Secrets and sensitivity
Memory is meant to be written freely and committed to git. That only works if secrets never land in there.
Automatic redaction
Every memory_add / fluree memory add runs the input through a secret detector before storage. If the content matches patterns for API keys, passwords, tokens, or connection strings, the sensitive substrings are replaced with [REDACTED] and a warning is printed:
warning: secrets detected in content — storing redacted version.
Original content contained sensitive data that was replaced with [REDACTED].

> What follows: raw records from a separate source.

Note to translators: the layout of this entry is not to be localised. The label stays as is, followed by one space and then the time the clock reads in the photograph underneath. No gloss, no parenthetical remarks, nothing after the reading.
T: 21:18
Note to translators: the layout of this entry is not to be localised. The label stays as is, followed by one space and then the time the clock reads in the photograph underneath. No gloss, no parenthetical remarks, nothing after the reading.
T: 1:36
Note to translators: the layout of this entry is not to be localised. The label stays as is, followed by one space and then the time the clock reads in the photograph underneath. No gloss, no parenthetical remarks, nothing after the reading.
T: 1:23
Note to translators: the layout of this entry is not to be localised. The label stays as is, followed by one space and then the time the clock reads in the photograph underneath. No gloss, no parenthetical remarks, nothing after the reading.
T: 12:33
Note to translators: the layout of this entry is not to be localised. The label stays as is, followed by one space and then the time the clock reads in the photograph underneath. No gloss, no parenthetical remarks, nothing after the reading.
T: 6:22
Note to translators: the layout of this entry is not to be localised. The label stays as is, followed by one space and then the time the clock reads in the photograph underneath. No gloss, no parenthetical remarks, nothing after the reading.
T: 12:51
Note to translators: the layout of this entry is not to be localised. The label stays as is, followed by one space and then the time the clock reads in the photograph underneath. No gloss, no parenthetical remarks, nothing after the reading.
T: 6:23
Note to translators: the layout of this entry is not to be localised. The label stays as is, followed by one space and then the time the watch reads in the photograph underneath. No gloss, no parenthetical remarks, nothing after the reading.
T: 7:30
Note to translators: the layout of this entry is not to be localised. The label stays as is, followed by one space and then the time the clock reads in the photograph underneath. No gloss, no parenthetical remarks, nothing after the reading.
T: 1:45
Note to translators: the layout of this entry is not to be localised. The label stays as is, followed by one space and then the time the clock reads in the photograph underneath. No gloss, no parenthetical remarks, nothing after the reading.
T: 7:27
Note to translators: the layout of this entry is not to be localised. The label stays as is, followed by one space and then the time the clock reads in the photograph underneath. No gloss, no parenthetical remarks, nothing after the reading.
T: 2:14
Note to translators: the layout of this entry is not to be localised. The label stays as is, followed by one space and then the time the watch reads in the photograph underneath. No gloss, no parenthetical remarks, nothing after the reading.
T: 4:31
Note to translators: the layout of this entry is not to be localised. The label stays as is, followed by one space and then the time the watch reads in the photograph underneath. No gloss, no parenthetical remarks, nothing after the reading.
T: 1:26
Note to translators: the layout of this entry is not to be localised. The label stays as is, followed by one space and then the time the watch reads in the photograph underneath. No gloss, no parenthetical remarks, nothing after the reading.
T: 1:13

Stored memory: mem:fact-01JDXYZ...
Patterns covered include:
- AWS access key IDs (
AKIA…) - GitHub personal access tokens (
ghp_…,gho_…,ghu_…,ghs_…,ghr_…) - OpenAI keys (
sk-…) and Anthropic keys (sk-ant-…) - Fluree API keys (
flk_…) - Generic
api_key=…/apikey: …assignments password=…/passwd: …assignments- Connection strings with inline credentials (
postgres://,mysql://,mongodb://,redis://,amqp://containinguser:pass@host) - PEM private keys (
-----BEGIN … PRIVATE KEY-----) - Bearer tokens (
Bearer eyJ…) - JWT tokens (three base64 segments separated by dots)
Redaction preserves enough context that the memory still makes sense (e.g. "Use the API key [REDACTED] from 1Password") while the actual value never reaches the TTL file.
The detector is pattern-based, not entropy-based — well-disguised secrets outside these patterns can still slip through. Treat redaction as a safety net, not a guarantee.
Scope as the privacy boundary
Memory visibility is controlled by scope (repo or user), not by a separate sensitivity level. Repo-scoped memories live in .fluree-memory/repo.ttl and are committed to git, so they're visible to anyone with repo access. User-scoped memories live in .fluree-memory/.local/user.ttl, which is gitignored.
If something is client-specific or team-internal, put it in user scope or use a private sub-repo. The scope mechanism plus secret-detection on ingest handles what a separate sensitivity field used to.
What if I slip?
If something slipped past the detector and into repo.ttl before you noticed:
fluree memory forget <id>— retracts the memory.- Run
git log -p .fluree-memory/repo.ttland usegit filter-repo(or the BFG) to scrub the history if the value leaked there too. - Rotate the credential at the source. Redaction in memory doesn't rotate keys.
Treat this the same way you'd treat accidentally committing .env — the git history is the hard part, the file is the easy part.